There was silence between them; then Nance said:

"I'm glad you told me all this, Dan. I—I wish I could help you."

"You can't," said Dan, sharply. "Don't you see I've got no right to be with you? Do you suppose there's been a week, or a day in all these years that I haven't wanted you with every breath I drew? The rest was just a nightmare I was living through in order to wake up and find you. Nance—I love you! With my heart and soul and body! You've been the one beautiful thing in my whole life, and I wasn't worthy of you. I can't let you go! I—Oh, God! what am I saying? What right have I—Don't let me see you again like this, Nance, don't let me talk to you—"

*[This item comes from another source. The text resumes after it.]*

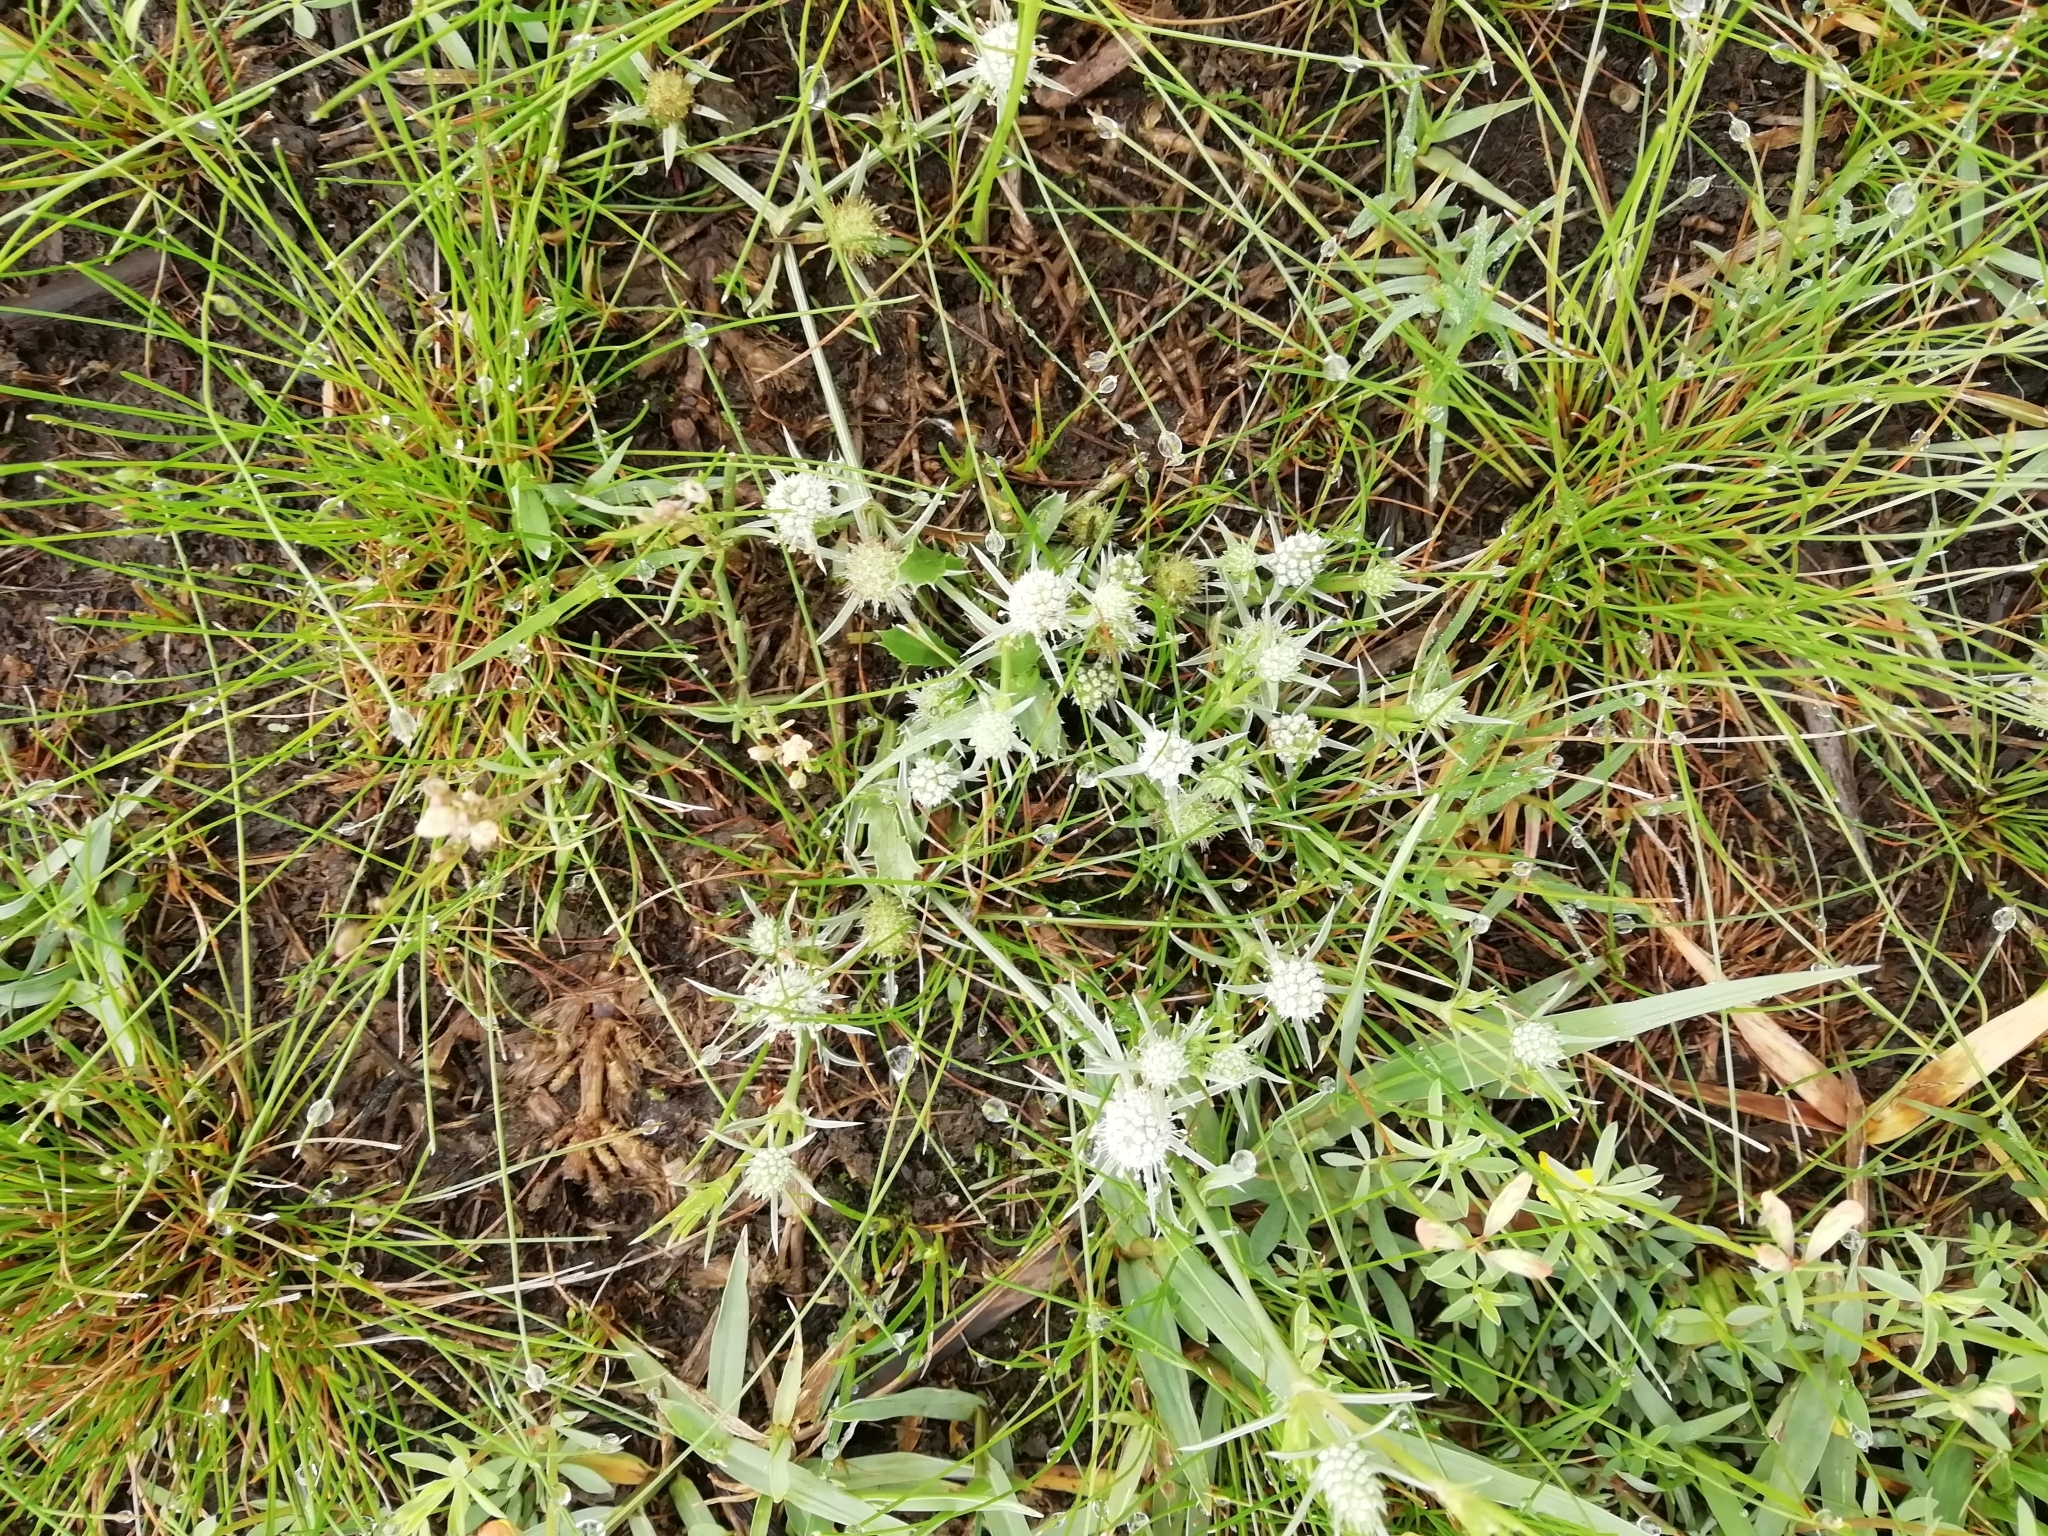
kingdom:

He stumbled to a chair by the desk and buried his head in his arms. His breath came in short, hard gasps, with a long agonizing quiver between, and his broad shoulders heaved. It was the first time he had wept since that night, so long ago, when he had sat in the gutter in front of Slap Jack's saloon and broken his heart over an erring mother.

For one tremulous second Nance hovered over him, her face aflame with sympathy and almost maternal pity; then she pulled herself together and said brusquely:

"It's all right, Danny. I understand. I'm going. Good-by."

And without looking back, she fled into the hall and down the steps to the waiting motor.